Dieci anni fa, accompagnando con una lettera dell’autore all’editore il mio commento al commento all’Apocalisse di Beato di Liebana (per Franco Maria Ricci), confessavo: “Comunque la metta, sono nato alla ricerca attraversando foreste simboliche abitate da unicorni e grifoni e comparando le strutture pinnacolari e quadrate delle cattedrali alle punte di malizia esegetica celata nelle tetragone formule delle Summulae, girovagando tra il Vico degli Strami e le navate cistercensi, affabilmente intrattenendomi con colti e fastosi monaci cluniacensi, tenuto d’occhio da un Aquinate grassoccio e razionalista, tentato da Onorio Augustoduniense, dalle sue fantastiche geografie in cui a un tempo si spiegava quare in pueritia coitus non contingat , come si arrivi all’Isola Perduta e come si catturi un basilisco muniti soltanto di uno specchietto da tasca e da incrollabile fede nel Bestiario.
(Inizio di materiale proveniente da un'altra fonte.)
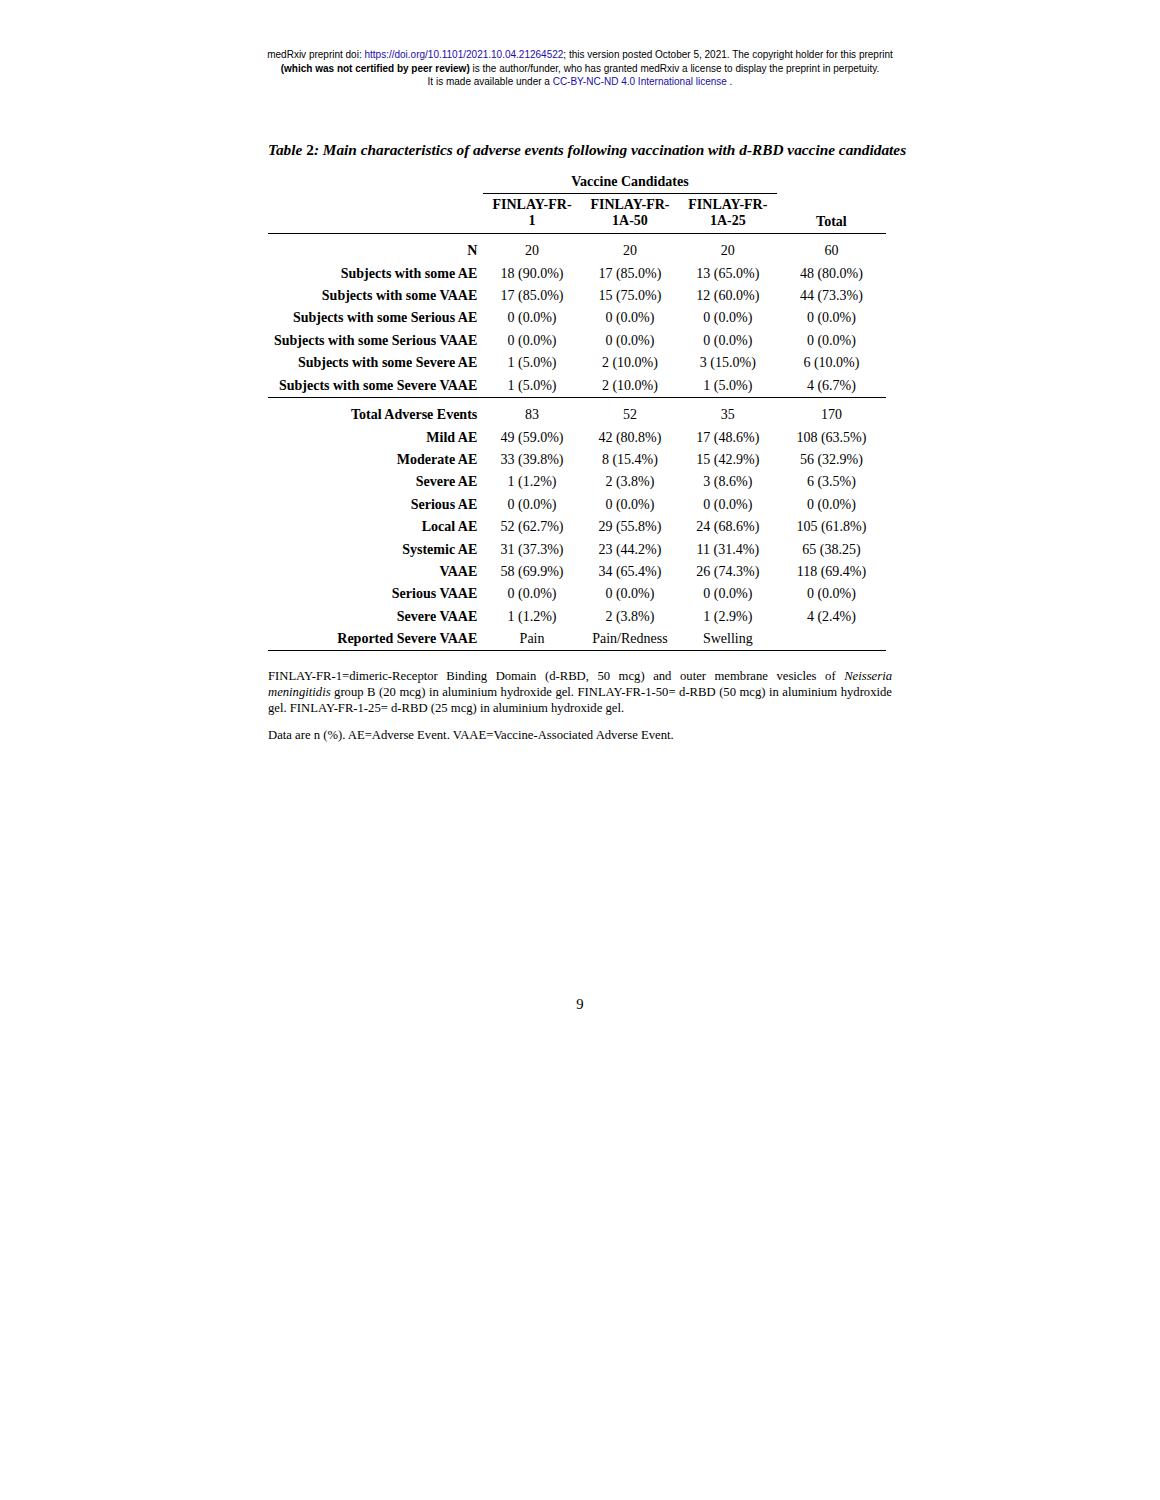medRxiv preprint doi: https://doi.org/10.1101/2021.10.04.21264522; this version posted October 5, 2021. The copyright holder for this preprint
(which was not certified by peer review) is the author/funder, who has granted medRxiv a license to display the preprint in perpetuity.
It is made available under a CC-BY-NC-ND 4.0 International license .
Table 2: Main characteristics of adverse events following vaccination with d-RBD vaccine candidates
| | Vaccine Candidates | Total |
| | FINLAY-FR-1 | FINLAY-FR- 1A-50 | FINLAY-FR- 1A-25 |
| N | 20 | 20 | 20 | 60 |
| Subjects with some AE | 18 (90.0%) | 17 (85.0%) | 13 (65.0%) | 48 (80.0%) |
| Subjects with some VAAE | 17 (85.0%) | 15 (75.0%) | 12 (60.0%) | 44 (73.3%) |
| Subjects with some Serious AE | 0 (0.0%) | 0 (0.0%) | 0 (0.0%) | 0 (0.0%) |
| Subjects with some Serious VAAE | 0 (0.0%) | 0 (0.0%) | 0 (0.0%) | 0 (0.0%) |
| Subjects with some Severe AE | 1 (5.0%) | 2 (10.0%) | 3 (15.0%) | 6 (10.0%) |
| Subjects with some Severe VAAE | 1 (5.0%) | 2 (10.0%) | 1 (5.0%) | 4 (6.7%) |
| Total Adverse Events | 83 | 52 | 35 | 170 |
| Mild AE | 49 (59.0%) | 42 (80.8%) | 17 (48.6%) | 108 (63.5%) |
| Moderate AE | 33 (39.8%) | 8 (15.4%) | 15 (42.9%) | 56 (32.9%) |
| Severe AE | 1 (1.2%) | 2 (3.8%) | 3 (8.6%) | 6 (3.5%) |
| Serious AE | 0 (0.0%) | 0 (0.0%) | 0 (0.0%) | 0 (0.0%) |
| Local AE | 52 (62.7%) | 29 (55.8%) | 24 (68.6%) | 105 (61.8%) |
| Systemic AE | 31 (37.3%) | 23 (44.2%) | 11 (31.4%) | 65 (38.25) |
| VAAE | 58 (69.9%) | 34 (65.4%) | 26 (74.3%) | 118 (69.4%) |
| Serious VAAE | 0 (0.0%) | 0 (0.0%) | 0 (0.0%) | 0 (0.0%) |
| Severe VAAE | 1 (1.2%) | 2 (3.8%) | 1 (2.9%) | 4 (2.4%) |
| Reported Severe VAAE | Pain | Pain/Redness | Swelling | |
FINLAY-FR-1=dimeric-Receptor Binding Domain (d-RBD, 50 mcg) and outer membrane vesicles of Neisseria meningitidis group B (20 mcg) in aluminium hydroxide gel. FINLAY-FR-1-50= d-RBD (50 mcg) in aluminium hydroxide gel. FINLAY-FR-1-25= d-RBD (25 mcg) in aluminium hydroxide gel.
Data are n (%). AE=Adverse Event. VAAE=Vaccine-Associated Adverse Event.
9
Questo gusto e questa passione non mi hanno mai lasciato, anche se poi, per ragioni morali e materiali (fare il medievalista implica spesso cospicue ricchezze e facoltà di vagare per biblioteche lontane microfilmando manoscritti introvabili) ho battuto altre strade. Così il Medio Evo è rimasto, se non il mio mestiere, il mio hobby — e la mia tentazione costante, e lo vedo dovunque, in trasparenza, nelle cose di cui mi occupo, che medievali non sembravano e pur sono.
Segrete vacanze sotto le navate di Autun, dove l’Abate Grivot, oggi, scrive manuali sul Diavolo dalla rilegatura impregnata di zolfo, estasi campestri a Moissac e a Conques, abbacinato da Vegliar di della Apocalisse o da diavoli che stipano in calderoni bollenti le anime dannate; e contemporaneamente letture rigeneranti dell’illuminista monaco Beda, conforti razionali chiesti ad Occam, per capire i misteri del Segno là dove Saussure è ancora oscuro. E così via, con continue nostalgie della Peregrinatio Sancti Brandani , controlli del nostro pensare compiuti sul Libro di Kells, Borges rivisitato nei kenningars celtici, rapporti tra potere e masse persuase controllati nei diari del Vescovo Suger…”
In verità non ho solo deciso di raccontare del Medio Evo. Ho deciso di raccontare nel Medio Evo, e per bocca di un cronista dell’epoca. Ero narratore esordiente e sino ad allora i narratori li avevo guardati dall’altra parte della barricata. Mi vergognavo a raccontare. Mi sentivo come un critico teatrale che di colpo si esponga alle luci della ribalta e si vede guardato da coloro coi quali sino ad allora era stato complice in platea.